Please reproduce all of the data below verbatim, leaving out the pictures.

====

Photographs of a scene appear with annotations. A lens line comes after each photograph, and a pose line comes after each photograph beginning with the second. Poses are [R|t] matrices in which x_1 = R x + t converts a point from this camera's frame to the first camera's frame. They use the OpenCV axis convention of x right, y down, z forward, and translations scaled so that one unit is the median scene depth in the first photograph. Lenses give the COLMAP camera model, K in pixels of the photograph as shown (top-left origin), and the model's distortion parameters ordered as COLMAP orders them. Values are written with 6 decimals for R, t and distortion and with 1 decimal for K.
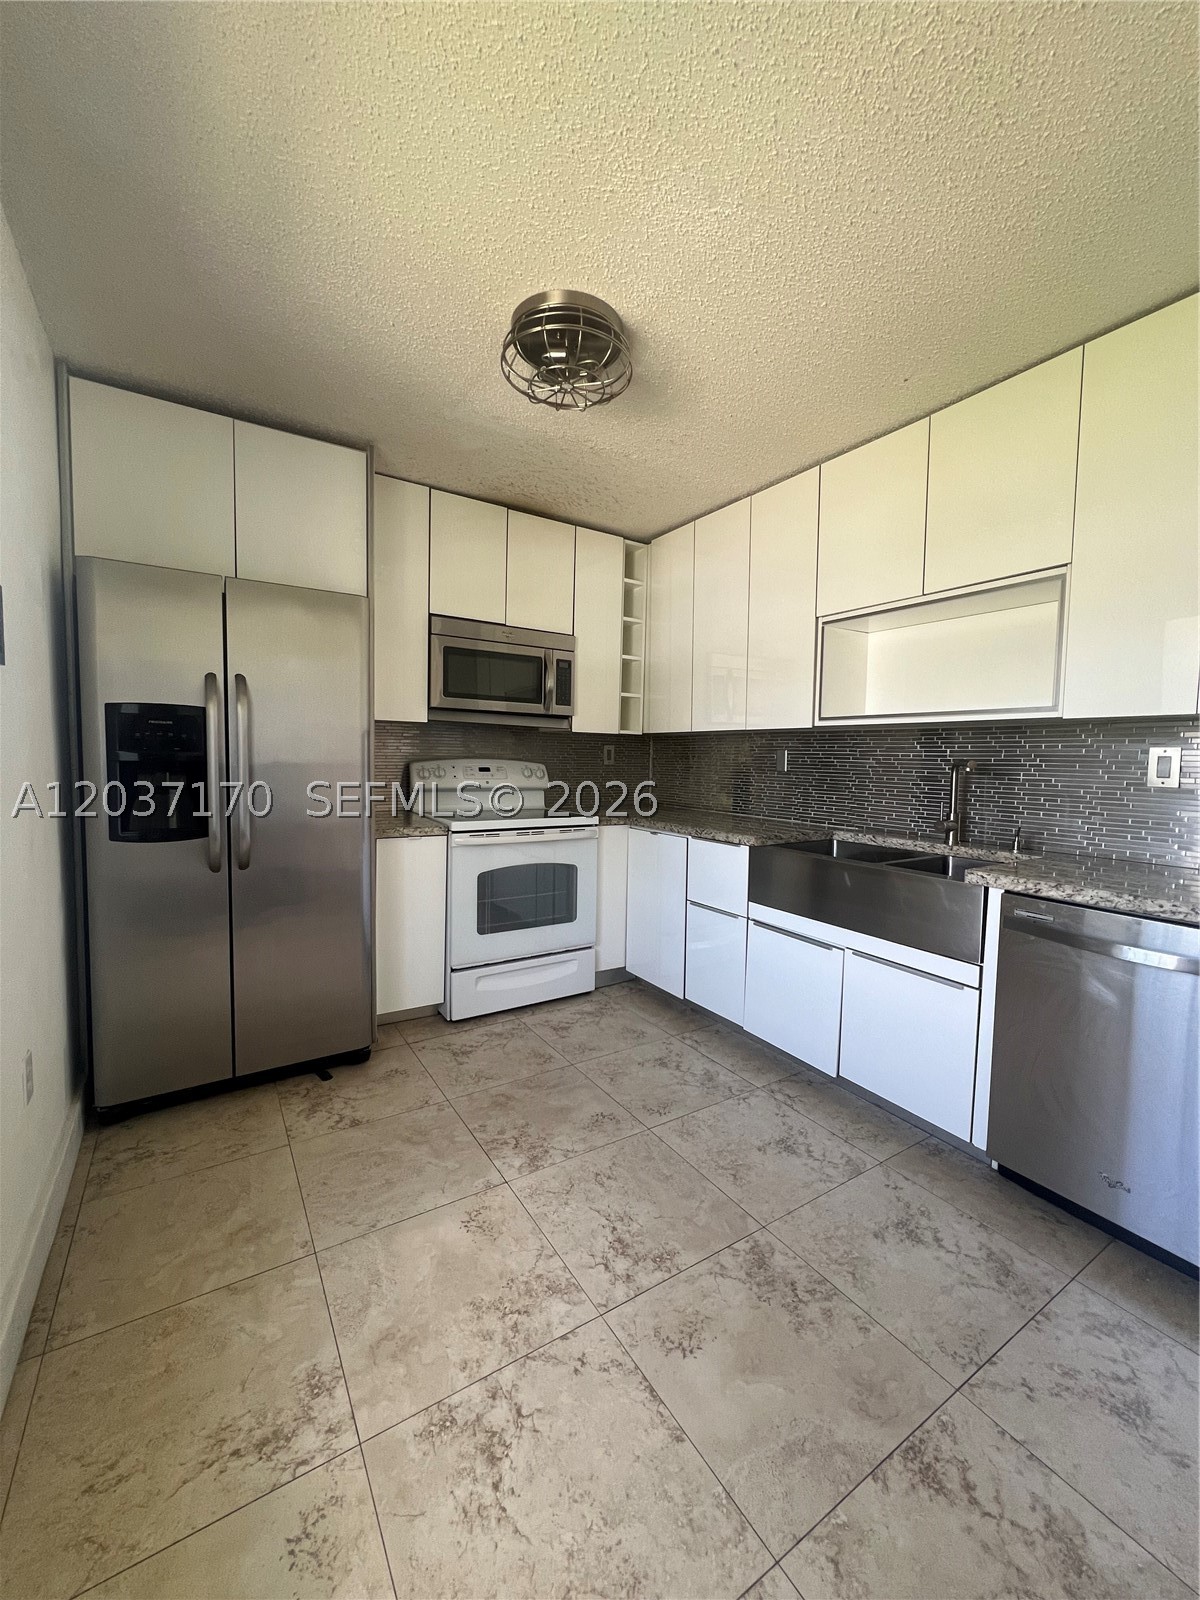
lens RADIAL K [[638.4, 0, 602.8], [0, 638.4, 796.0], [0, 0, 1]] dist [-0.002356, 0.000779]
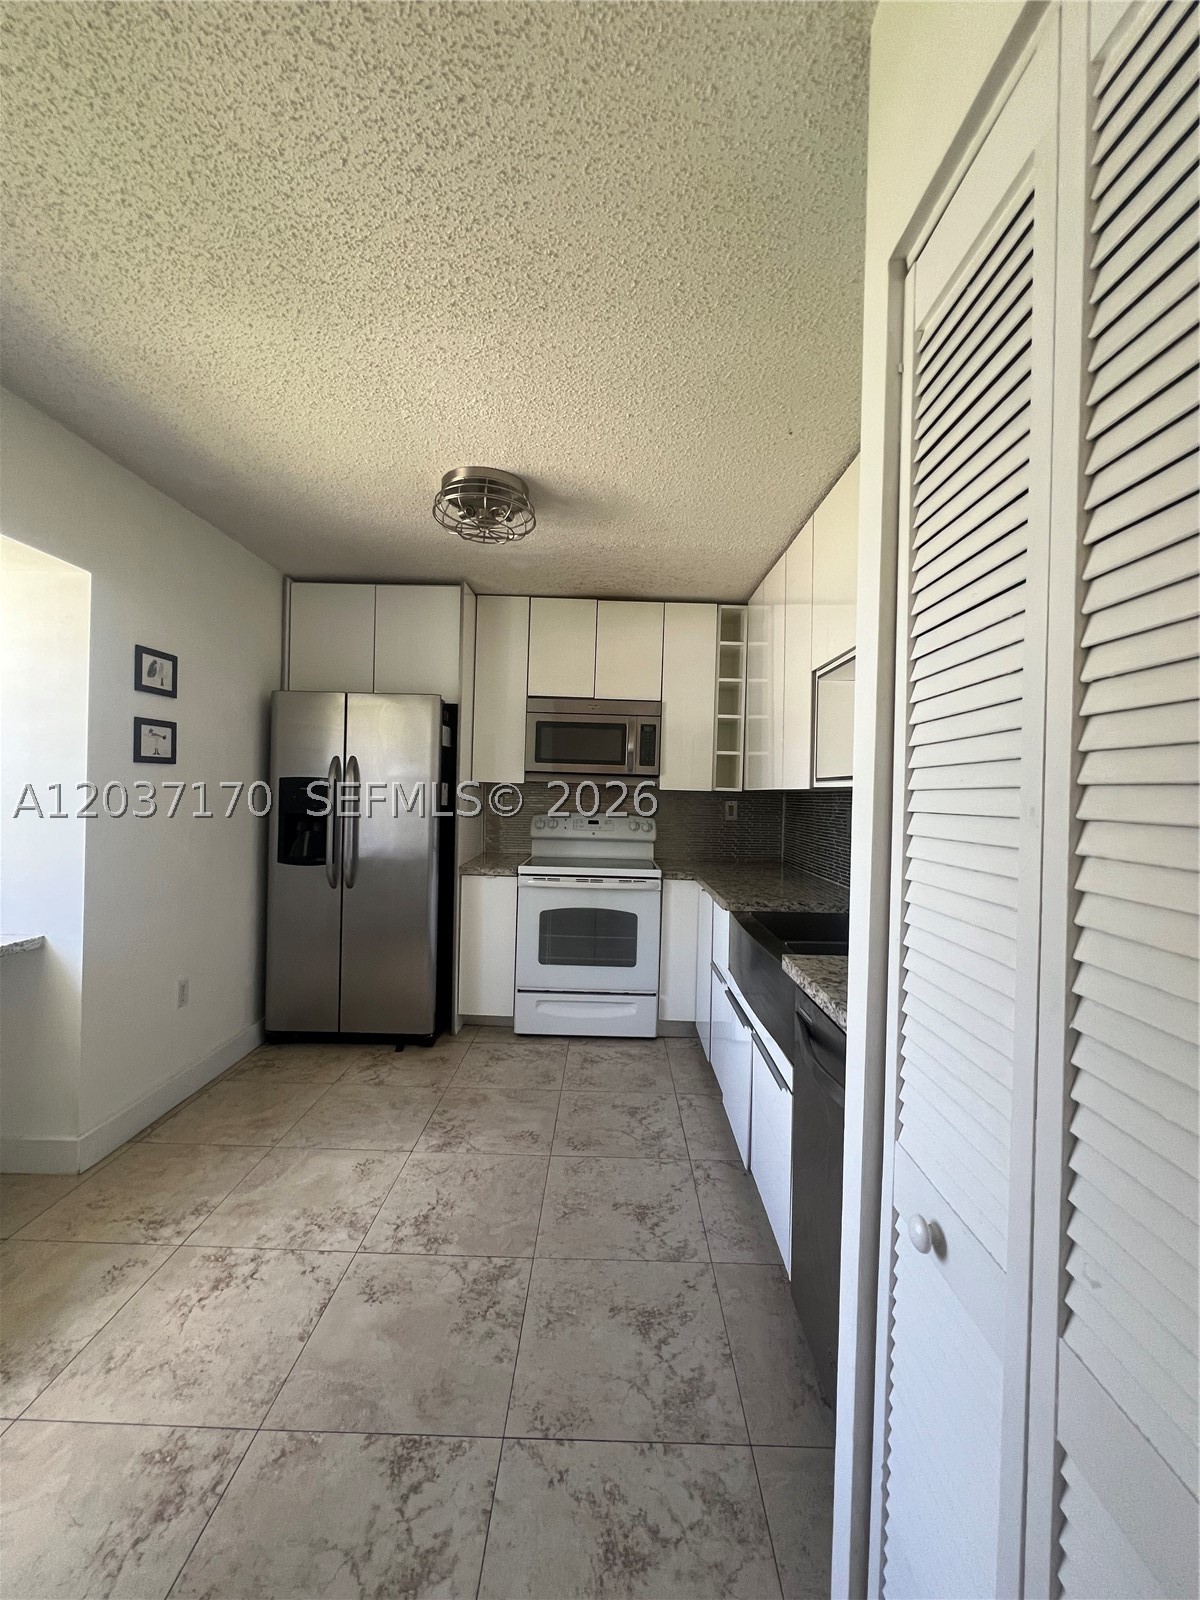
lens RADIAL K [[638.4, 0, 602.8], [0, 638.4, 796.0], [0, 0, 1]] dist [-0.002356, 0.000779]
pose [[0.836711, 0.005650, -0.547615, 0.722596], [-0.043802, 0.997434, -0.056635, -0.039173], [0.545890, 0.071373, 0.834812, 0.079829]]
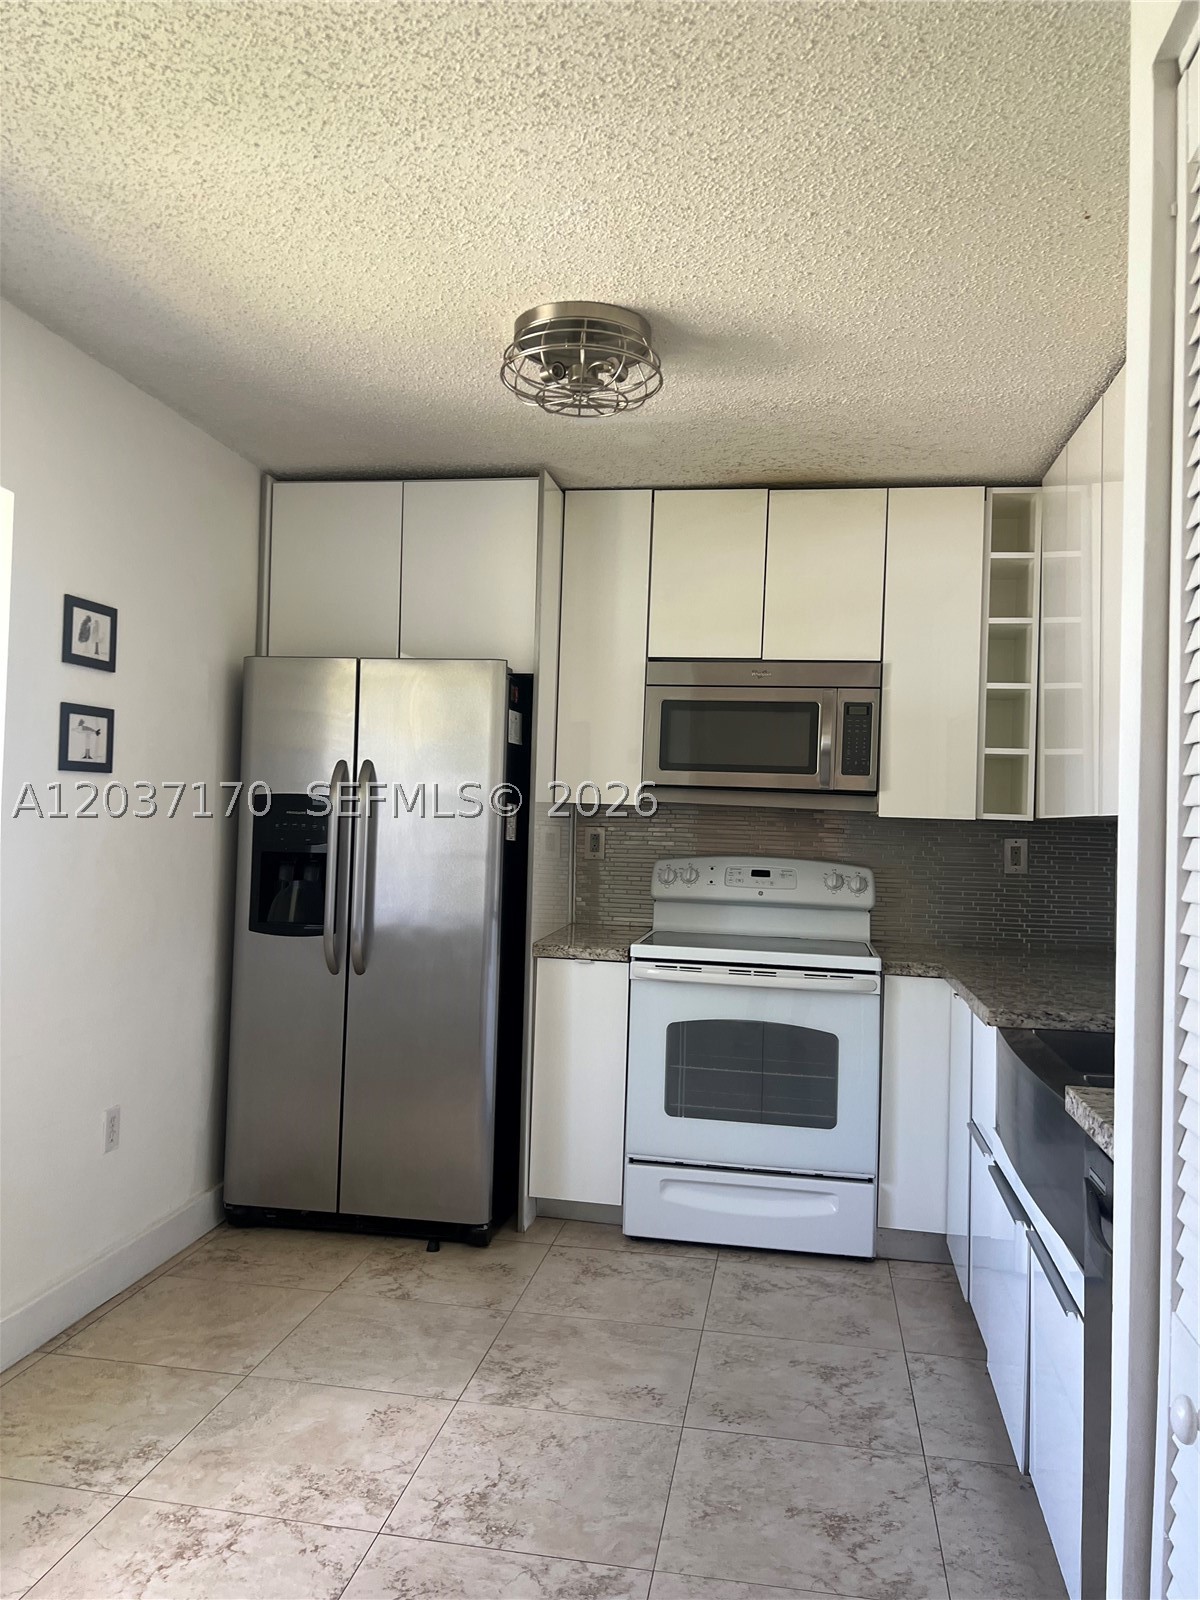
lens RADIAL K [[1197.0, 0, 590.5], [0, 1197.0, 789.6], [0, 0, 1]] dist [0.053320, -0.063244]
pose [[0.735240, -0.014245, -0.677658, 0.826341], [-0.058609, 0.994698, -0.084498, -0.021158], [0.675269, 0.101843, 0.730507, -0.042087]]
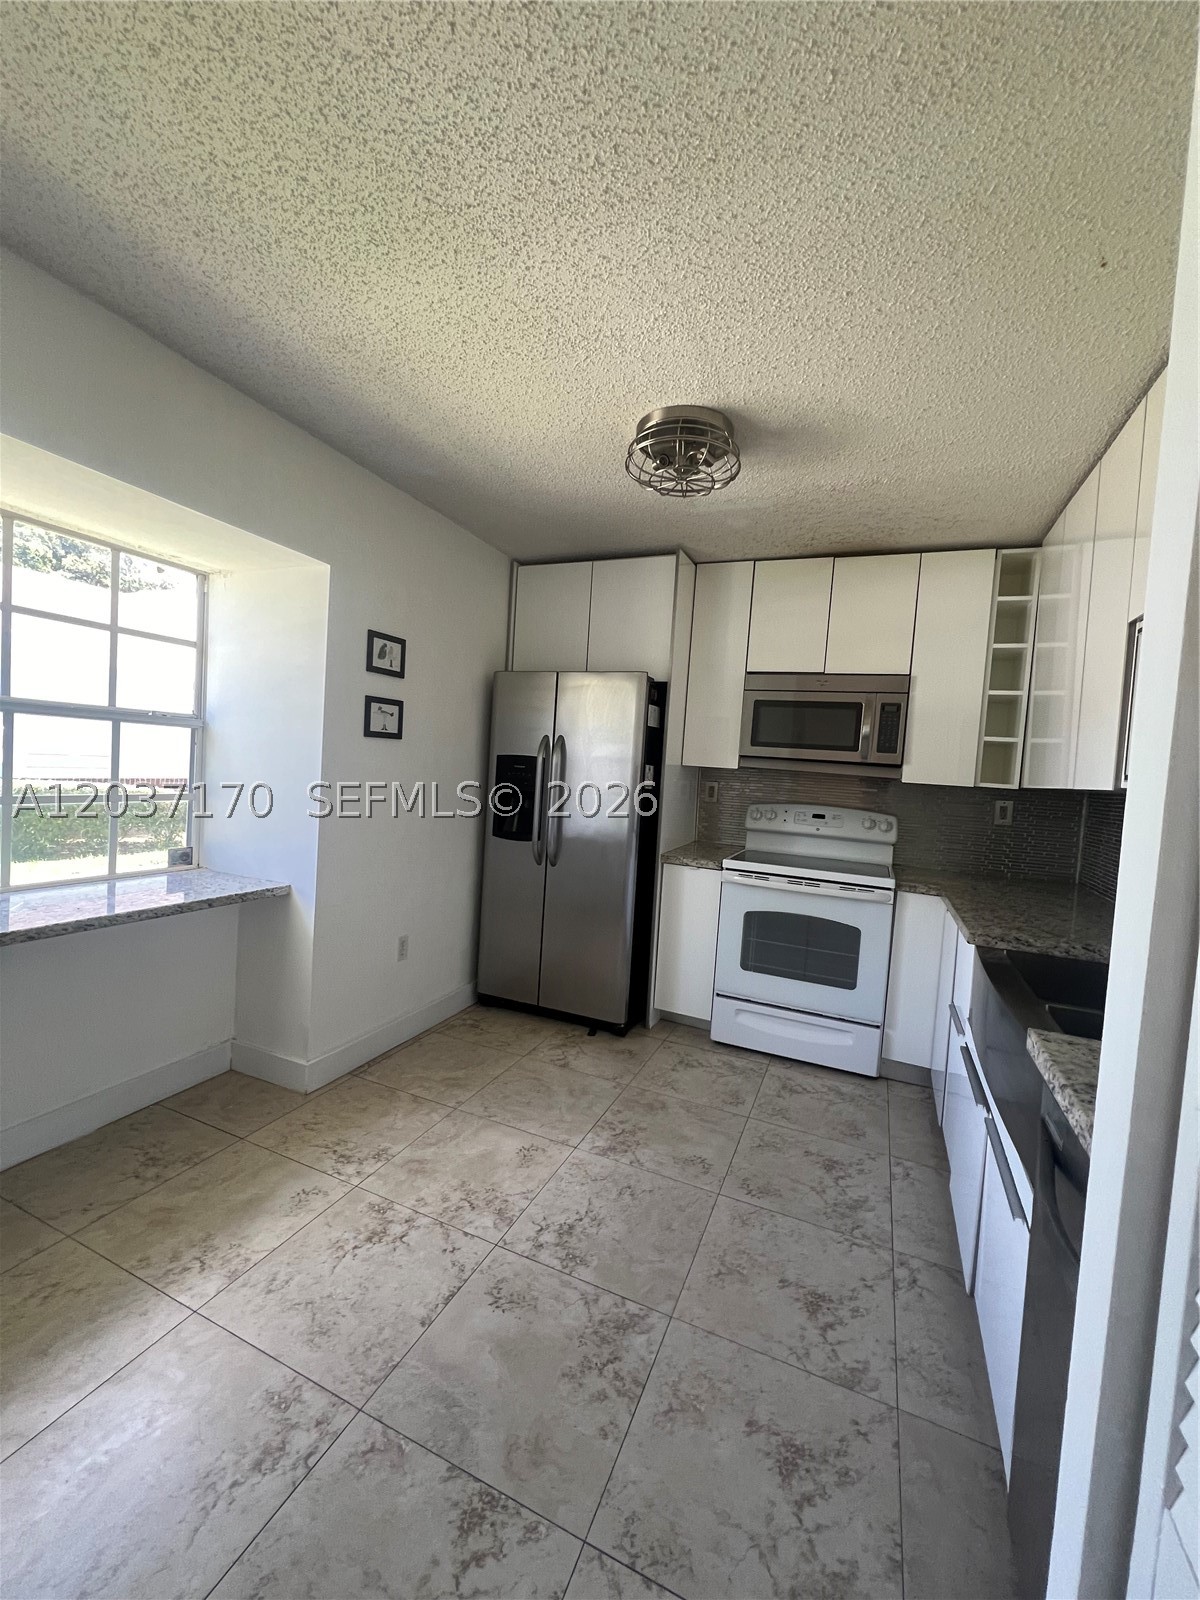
lens RADIAL K [[638.4, 0, 602.8], [0, 638.4, 796.0], [0, 0, 1]] dist [-0.002356, 0.000779]
pose [[0.561374, 0.055918, -0.825671, 0.711501], [-0.104527, 0.994515, -0.003714, -0.054319], [0.820935, 0.088390, 0.564140, 0.247379]]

====

EXERCISE RESULT ::
Photographs of a scene appear with annotations. A lens line comes after each photograph, and a pose line comes after each photograph beginning with the second. Poses are [R|t] matrices in which x_1 = R x + t converts a point from this camera's frame to the first camera's frame. They use the OpenCV axis convention of x right, y down, z forward, and translations scaled so that one unit is the median scene depth in the first photograph. Lenses give the COLMAP camera model, K in pixels of the photograph as shown (top-left origin), and the model's distortion parameters ordered as COLMAP orders them. Values are written with 6 decimals for R, t and distortion and with 1 decimal for K.
lens RADIAL K [[638.4, 0, 602.8], [0, 638.4, 796.0], [0, 0, 1]] dist [-0.002356, 0.000779]
lens RADIAL K [[638.4, 0, 602.8], [0, 638.4, 796.0], [0, 0, 1]] dist [-0.002356, 0.000779]
pose [[0.836711, 0.005650, -0.547615, 0.722596], [-0.043802, 0.997434, -0.056635, -0.039173], [0.545890, 0.071373, 0.834812, 0.079829]]
lens RADIAL K [[1197.0, 0, 590.5], [0, 1197.0, 789.6], [0, 0, 1]] dist [0.053320, -0.063244]
pose [[0.735240, -0.014245, -0.677658, 0.826341], [-0.058609, 0.994698, -0.084498, -0.021158], [0.675269, 0.101843, 0.730507, -0.042087]]
lens RADIAL K [[638.4, 0, 602.8], [0, 638.4, 796.0], [0, 0, 1]] dist [-0.002356, 0.000779]
pose [[0.561374, 0.055918, -0.825671, 0.711501], [-0.104527, 0.994515, -0.003714, -0.054319], [0.820935, 0.088390, 0.564140, 0.247379]]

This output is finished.